私、1時間以内に職場に戻る予定だったんだけど?

しかも、そのアナウンスやネットのニュースを観たところ、相当長い時間運休しそうな気配。

ど、どうしようかな?

馬場から渋谷方面のバスってあるのかな?と考えたけれど、新宿まで出た方が分かりやすそうだと思った。
しかし、新宿の”バス乗り場はこっちです”的な案内を見上げながら歩いていたところ、つくづく思った。
30年以上経ってもやっぱり私はおのぼりさんだっ!さっぱり分からないっ!

こりゃダメだわ。タクシーで・・・と思って見てみると・・・凄い行列。
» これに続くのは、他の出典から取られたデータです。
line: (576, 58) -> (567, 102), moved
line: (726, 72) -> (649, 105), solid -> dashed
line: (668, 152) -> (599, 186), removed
で、行列に並ぶのも嫌いなんかい、今でも!

それじゃあ・・・、あ、あそこに喫煙所があった。とりあえず落ち着こう・・・と、その階段を上ってみると、あった!見えた!あそこの一番前のバスに渋谷行と書いてある!

一服しては駆け寄って乗り込む。

どこら辺まで徹底したおのぼりさんなのか?というと、ここからである。渋谷行とハッキリ書いてあるバスに乗っているというのに、いちいちスマホのナビと景色を見比べてしまうのである。←誰も信用していない人。

かくして、私の所用は達成された。

***

最近、コンビニのチキンをよく食べる。ナナチキというやつである。

しかし、早朝に施設の近くのセブンに行くと、当初は品出しがさっぱり出来ておらず、ナナチキなどのホットスナックも空っぽ。
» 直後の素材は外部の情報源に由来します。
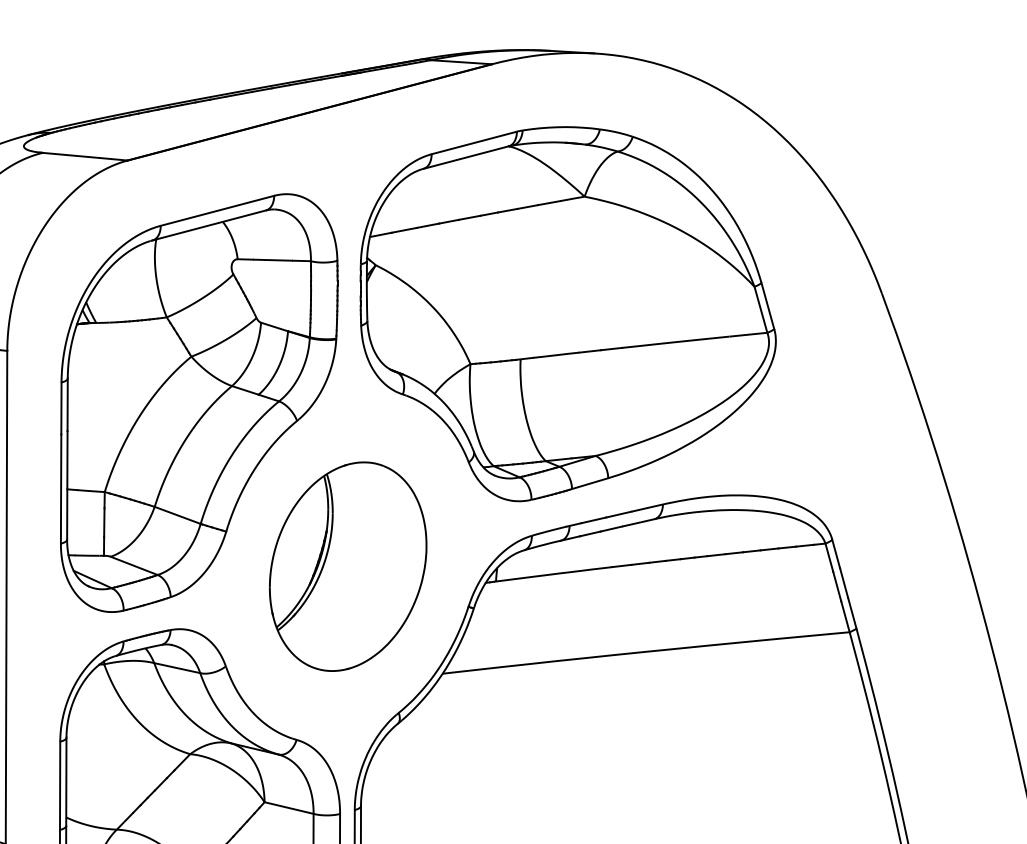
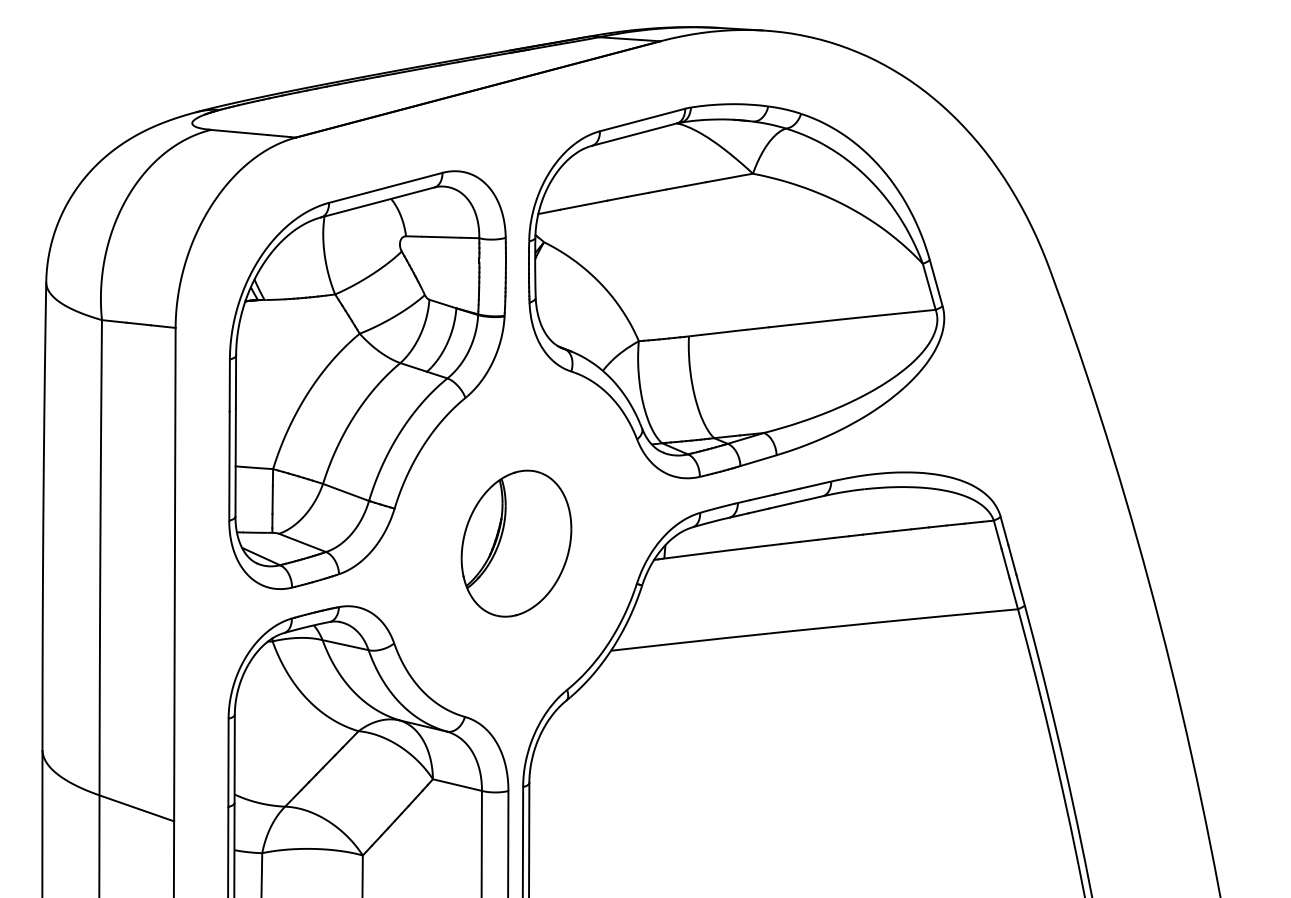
part: (348, 566) -> (516, 543), size x0.7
私がその施設に通い始めた2月あたりからレジに居るおそらくはフィリピンか?それともインドネシアか?ちょっと国籍は分からないけれど、体格の良い女性。非常に不愛想で無表情。笑顔を一度も観たことがない。おそらく日本で苦労をされているのだろう。
名札に「マリア(仮名)」とある。

マリアの時は品出しが全然出来ていないので、ナナチキをあきらめる。
しかし、時折日本人女性の店員さんがマリアちゃんに教育していて、その時は当然品出しがばっちりなのでナナチキを買う。

しかし、日本人の先輩が居て、ナナチキが陳列されているときも、レジの段階でマリアちゃんはナナチキをしょっちゅう入れ忘れて「ありやとおーごじゃいました!」と私を追っ払おうとするので「ナナチキ。ナナチキ。」と小声で指をさす私。
何故小声なのか?というと、おそらくその日本人の社員さんに怒られるのではないか?と思うからだ。

が、そのうち、マリアちゃん一人の時も、おにぎりやお弁当などは積みあげられたままでも、ナナチキだけは温めておいてくれるようになった。

そして、今日は、私が初めて昼にコンビニを訪れた日だった。ほれ、渋谷・原宿に用事があったから。

すると、マリアちゃんは、沢山お客さんが居ると言うのに、私の顔を見るや否や、あきらかにギョッ!としたように時計を観た。
「なんで、こんな時間に来た?」と言わんばかりに。

そして、カップスープと菓子パンをレジに持って来た私がお会計しようとしていると、大きな目を見開いて「ナナチキ食べないの?どうした?」と言った。
爆笑した。

マリアちゃんは敬語は覚えられないみたいだが、お客さんは覚えるようだ。しかも、心底心配している様子で「食べないの?」と言っているのだ。

私は後ろに並んでいる人が居るというのに、爆笑しながら「じゃ、ナナチキ貰おうか。」と答えた。

施設に着いてこのことを話すと皆さんも「わあ、かわいい!」と笑ってくれた。
いつもせかせかと訪れては去って行くであろう日本人たち。私もその一人。

一度もあなたの笑顔を観たことがない。マリアちゃん、あなたに言えば良かった。メリークリスマスと。